GOVT TO SEARCH FOREIGN NEWSPAPERS FOR "NEGATIVE OPINION"

Eric Lipton writes in the International Herald Tribune (10/5/2006) that software is being developed to make electronic surveys of "negative opinion" in overseas publications. Called "sentiment analysis," the software is being developed in such institutions as Cornell University, the University of PIttsburgh, and the University of Utah, Lipton reports.

"The new software would allow much more rapid and comprehensive monitoring of news media, as the Homeland Security Department and, perhaps, intelligence agencies look 'to identify common patterns from numerous sources of information wihch might be indicative of potential threats to the nation,'" says Lipton, quoting from a statement by the U.S. Department of Homeland Security.

Lipton notes that such research and implementation of the program has generated concern among foreign news organizations, journalism groups and privacy advocates.

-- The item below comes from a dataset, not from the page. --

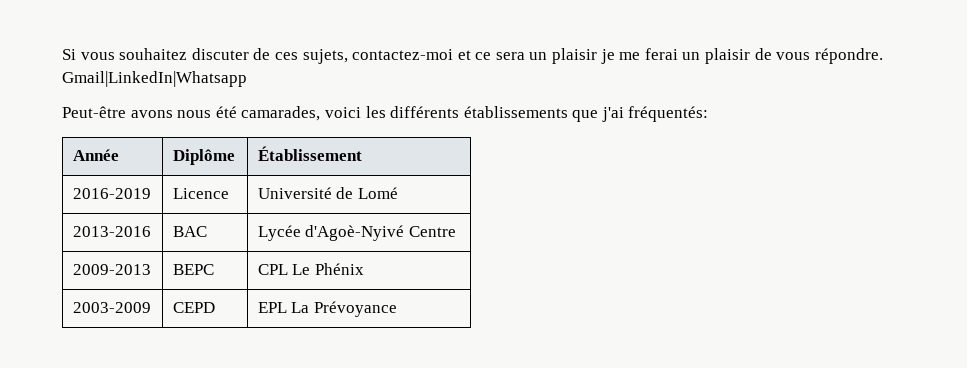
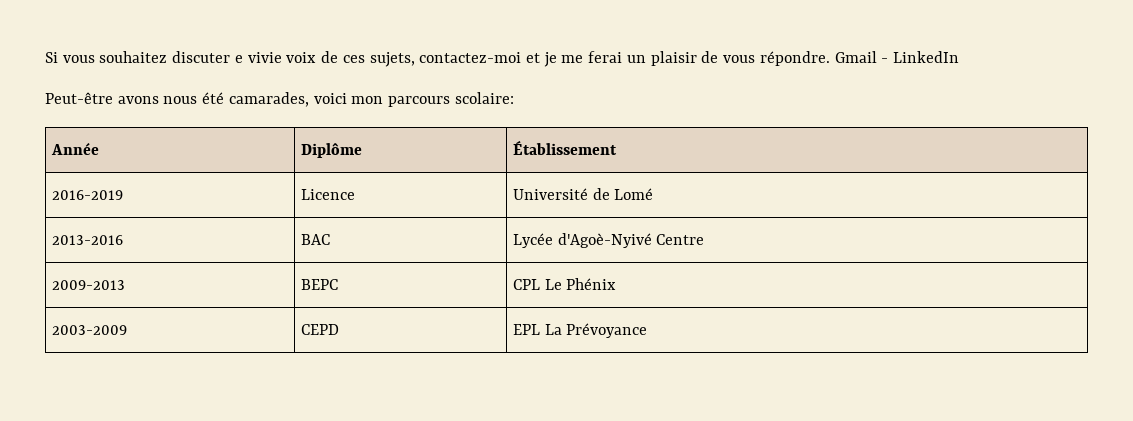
(249, 54) none -> [234,52,317,63] e vivie voix
[475,48,598,64] ce sera un plaisir -> (540, 58) none
[62,71,247,87] Gmail|LinkedIn|Whatsapp -> [834,51,959,63] Gmail - LinkedIn
[365,106,709,122] les différents établissements que j'ai fréquentés: -> [351,92,514,107] mon parcours scolaire:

Among them was one who worried that the information will be used to "stifle criticism about an American president or administration," Lipton reports.

The research is current and ongoing, and is funded by a group associated with the Central Intelligence Agency, according to Lipton.

A database used by researchers includes articles from American newspapers such as The New York Times and the Miami Herald, Lipton reports.

Comment: Now our opinions are spied upon?